After acquiring a three-way switch; a couple single-coil magnetic pickups; volume and tone pots; and an output jack, it was time to commence building.

Pickup surrounds, switch base, and the scratch guard are all handmade from rosewood sheeting left over from the 'Elvira' acoustic build.  On the backside, the cavity covers for the electronics were made from surplus wood sheeting.

The wood body required shaping and sanding to remove imperfections, and then it was ready for sealing, priming and painting.  The rosewood pieces were sealed and clear coated to allow the grain to show, which is a nice contrast to the black body.

Magenta, green, and gold are all secondary colors, which work well together on the black surface, which is pretty stark looking as a stand-alone paint scheme.

I like having 'Cristine' in my life, 'cause she brings everything to the party.

Wednesday, October 1, 2014

Wanna Really Cool Banjo?

I bumped into a lady the other day who wanted to sell a banjo.

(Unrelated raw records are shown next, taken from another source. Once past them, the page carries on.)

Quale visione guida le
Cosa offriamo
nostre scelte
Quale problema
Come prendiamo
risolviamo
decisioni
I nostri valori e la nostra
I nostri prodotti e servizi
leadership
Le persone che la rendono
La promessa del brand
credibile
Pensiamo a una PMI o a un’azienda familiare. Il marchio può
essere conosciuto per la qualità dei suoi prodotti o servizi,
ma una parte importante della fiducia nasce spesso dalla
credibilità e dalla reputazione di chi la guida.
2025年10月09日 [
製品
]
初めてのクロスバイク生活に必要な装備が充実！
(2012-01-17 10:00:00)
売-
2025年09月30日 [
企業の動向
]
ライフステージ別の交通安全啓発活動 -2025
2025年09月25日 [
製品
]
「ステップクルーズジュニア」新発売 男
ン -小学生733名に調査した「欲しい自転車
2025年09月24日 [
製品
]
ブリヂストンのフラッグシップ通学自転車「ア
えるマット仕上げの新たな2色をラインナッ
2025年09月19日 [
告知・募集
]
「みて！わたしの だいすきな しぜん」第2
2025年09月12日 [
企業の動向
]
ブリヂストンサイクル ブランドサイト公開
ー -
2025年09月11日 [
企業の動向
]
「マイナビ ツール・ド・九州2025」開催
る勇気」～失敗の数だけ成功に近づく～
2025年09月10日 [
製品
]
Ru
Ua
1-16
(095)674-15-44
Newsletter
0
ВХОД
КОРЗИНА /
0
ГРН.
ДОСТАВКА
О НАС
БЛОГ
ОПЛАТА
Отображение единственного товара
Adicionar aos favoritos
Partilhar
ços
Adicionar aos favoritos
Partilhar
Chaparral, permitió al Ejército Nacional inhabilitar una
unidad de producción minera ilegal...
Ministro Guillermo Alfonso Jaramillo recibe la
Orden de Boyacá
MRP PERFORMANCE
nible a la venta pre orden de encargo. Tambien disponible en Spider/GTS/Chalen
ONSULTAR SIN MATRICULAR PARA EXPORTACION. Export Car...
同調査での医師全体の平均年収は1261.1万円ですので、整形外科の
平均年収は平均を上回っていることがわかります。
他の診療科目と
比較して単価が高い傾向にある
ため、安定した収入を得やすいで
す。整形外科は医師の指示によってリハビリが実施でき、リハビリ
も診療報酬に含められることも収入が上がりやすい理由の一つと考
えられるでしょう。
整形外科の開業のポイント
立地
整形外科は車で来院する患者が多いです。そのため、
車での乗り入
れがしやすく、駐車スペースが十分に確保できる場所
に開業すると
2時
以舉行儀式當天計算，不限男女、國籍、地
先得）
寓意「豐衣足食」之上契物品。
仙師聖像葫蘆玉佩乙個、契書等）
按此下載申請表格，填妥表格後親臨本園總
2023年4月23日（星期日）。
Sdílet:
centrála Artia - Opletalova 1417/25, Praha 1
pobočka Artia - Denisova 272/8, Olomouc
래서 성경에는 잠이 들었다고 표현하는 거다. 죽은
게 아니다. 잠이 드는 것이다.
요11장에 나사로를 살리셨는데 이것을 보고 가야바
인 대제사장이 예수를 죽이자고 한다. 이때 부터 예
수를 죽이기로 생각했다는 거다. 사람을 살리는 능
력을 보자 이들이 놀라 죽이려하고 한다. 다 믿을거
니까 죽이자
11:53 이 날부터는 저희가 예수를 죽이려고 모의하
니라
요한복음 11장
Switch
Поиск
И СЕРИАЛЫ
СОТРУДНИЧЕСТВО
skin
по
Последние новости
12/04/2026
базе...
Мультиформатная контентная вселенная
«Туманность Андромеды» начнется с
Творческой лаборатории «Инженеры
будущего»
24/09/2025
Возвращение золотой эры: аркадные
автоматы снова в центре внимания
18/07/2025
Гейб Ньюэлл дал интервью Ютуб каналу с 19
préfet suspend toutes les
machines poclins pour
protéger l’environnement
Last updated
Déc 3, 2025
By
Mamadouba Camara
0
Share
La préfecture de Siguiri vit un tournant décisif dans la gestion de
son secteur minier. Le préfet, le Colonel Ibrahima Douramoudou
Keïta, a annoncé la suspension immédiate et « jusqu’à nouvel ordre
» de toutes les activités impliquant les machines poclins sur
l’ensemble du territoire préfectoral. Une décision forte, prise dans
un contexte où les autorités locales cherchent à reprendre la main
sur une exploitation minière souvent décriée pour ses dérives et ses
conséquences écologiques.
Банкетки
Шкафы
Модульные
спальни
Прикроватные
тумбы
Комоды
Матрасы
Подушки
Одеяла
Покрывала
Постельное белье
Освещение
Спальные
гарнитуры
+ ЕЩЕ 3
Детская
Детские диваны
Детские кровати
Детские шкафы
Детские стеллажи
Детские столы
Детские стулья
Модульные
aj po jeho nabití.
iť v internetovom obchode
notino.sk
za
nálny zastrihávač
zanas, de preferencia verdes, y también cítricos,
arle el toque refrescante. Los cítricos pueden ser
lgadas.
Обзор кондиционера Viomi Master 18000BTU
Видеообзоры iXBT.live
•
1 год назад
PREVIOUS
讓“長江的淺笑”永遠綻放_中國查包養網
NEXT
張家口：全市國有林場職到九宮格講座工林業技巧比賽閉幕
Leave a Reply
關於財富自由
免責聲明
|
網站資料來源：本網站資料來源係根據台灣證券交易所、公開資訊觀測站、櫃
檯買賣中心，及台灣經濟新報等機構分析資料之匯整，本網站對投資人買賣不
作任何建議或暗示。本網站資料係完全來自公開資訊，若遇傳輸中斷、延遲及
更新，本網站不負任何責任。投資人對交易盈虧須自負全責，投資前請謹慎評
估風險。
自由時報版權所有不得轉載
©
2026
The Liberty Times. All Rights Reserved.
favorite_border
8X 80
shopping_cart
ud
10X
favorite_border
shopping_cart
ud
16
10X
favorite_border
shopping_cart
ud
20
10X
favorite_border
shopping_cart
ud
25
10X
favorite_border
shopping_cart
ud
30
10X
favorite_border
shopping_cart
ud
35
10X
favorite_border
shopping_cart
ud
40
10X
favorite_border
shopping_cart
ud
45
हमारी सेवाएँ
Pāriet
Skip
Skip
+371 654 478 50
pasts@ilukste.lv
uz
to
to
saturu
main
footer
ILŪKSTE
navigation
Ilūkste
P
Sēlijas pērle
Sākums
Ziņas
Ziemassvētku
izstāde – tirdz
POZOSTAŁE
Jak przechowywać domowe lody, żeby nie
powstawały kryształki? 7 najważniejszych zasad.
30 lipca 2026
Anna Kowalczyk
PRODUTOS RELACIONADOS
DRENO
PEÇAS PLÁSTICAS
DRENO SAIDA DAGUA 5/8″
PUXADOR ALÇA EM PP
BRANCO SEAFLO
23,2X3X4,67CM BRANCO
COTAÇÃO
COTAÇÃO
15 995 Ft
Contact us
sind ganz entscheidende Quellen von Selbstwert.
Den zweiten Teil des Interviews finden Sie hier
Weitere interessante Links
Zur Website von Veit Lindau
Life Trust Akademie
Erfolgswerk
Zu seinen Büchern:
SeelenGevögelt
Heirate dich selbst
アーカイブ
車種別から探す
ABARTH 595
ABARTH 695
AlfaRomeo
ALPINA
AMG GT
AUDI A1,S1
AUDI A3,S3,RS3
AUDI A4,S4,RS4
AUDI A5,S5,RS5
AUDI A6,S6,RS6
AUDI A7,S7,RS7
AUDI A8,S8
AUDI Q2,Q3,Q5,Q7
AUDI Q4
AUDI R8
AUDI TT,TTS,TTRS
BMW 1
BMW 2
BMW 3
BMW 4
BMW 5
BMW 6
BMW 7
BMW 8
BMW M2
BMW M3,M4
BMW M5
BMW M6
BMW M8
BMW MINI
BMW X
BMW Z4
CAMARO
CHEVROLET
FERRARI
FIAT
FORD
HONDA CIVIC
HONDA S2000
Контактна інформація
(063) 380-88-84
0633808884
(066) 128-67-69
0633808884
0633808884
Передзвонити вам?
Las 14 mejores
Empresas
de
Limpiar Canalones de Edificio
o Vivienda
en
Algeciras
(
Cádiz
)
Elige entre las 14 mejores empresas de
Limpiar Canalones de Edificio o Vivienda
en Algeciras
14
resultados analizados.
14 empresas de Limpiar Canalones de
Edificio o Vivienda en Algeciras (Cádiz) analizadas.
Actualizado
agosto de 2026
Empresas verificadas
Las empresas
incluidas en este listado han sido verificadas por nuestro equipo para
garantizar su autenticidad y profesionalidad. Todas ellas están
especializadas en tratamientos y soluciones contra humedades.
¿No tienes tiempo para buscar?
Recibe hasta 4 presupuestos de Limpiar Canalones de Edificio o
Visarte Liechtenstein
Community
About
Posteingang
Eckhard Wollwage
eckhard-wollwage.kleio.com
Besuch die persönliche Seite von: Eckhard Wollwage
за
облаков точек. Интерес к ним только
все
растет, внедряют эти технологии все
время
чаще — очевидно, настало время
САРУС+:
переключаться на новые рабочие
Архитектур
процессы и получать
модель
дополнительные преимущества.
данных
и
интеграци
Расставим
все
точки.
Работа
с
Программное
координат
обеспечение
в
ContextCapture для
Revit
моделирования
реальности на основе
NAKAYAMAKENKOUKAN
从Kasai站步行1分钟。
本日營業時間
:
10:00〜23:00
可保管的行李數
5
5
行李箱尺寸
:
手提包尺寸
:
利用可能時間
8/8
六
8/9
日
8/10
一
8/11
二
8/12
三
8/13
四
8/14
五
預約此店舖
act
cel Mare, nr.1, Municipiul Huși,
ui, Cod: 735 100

Why do I need a banjo?  I don't play one. I don't know much about them.  I've always thought you had to wear overalls and spit tobacco to own one.

Oh, well, "Let me think about it", I told her.  "I'll call you if I decide to buy it."

I beat feet home to Google the banjo details.  Not a lot of info, but what I did learn led me to make a decision . . . I now own a very rare and old (91 years) House of Stathopoulo Peerless 'Supurb' model 4-string plectrum banjo.  This thing is in immaculate condition for its age.  It even came with the original hardshell case, which is beat up, but that's why the banjo is in such good shape . . . it was well protected.

Take a look, then I'll share some details.

Now, that I've peeked your curiosity I'll share a few details about this little devil.

What little information I could find says that the House of Stathopoulos Company was founded in 1873 by Anastasios Stathopoulos, a maker of fiddles and lutes.  Stathopoulos moved to the Long Island City in Queens, NY in 1903, from what was then Smyrna, Ottoman Empire (now Izmir, Turkey).  Anastasios died in 1915, and his son, Epaminondas (Epi), took over the company.  Just after the end of WWI, the company began to make banjos (the period when this banjo was produced - 1923, and it sold for a whopping $102 - a great amount at the time), and continued until 1928, when the company took the name Epiphone Banjo Company, producing its first guitars (Epiphone, named after 'Epi' Stathopoulos) in 1928. Deaths in the family and a labor dispute in 1951 forced the company to relocate from New York to Philadelphia.  The company was bought in 1957 by its main rival, Gibson.  If you insist on knowing more, Google Epiphone guitars for a rundown.

So, you can see that this banjo is vintage.

OK, now to the good stuff.

It's a long scale banjo with 22 frets, which makes it a 'plectrum', rather than a 'tenor', a reason beyond age for its rarity.  It's in exceptionally good condition.  With the exception of the head, which is a newer replacement and the Grover replacement bridge, everything about the banjo is original.  The neck is straight and all the frets are solid and show very little wear.  The Grover tuners are in perfect condition, as is the adjustable tailpiece and all the other hardware.  All binding is intact with no separation.  The stainless body pieces are original and in fabulous condition.  The wood body shows a little crazing of the finish and surface scratches, but otherwise it is in excellent condition.  Geez, I hope I'm in as good shape when I'm 91 years old.

If you like pickin' and grinnin', it's going on eBay for auction.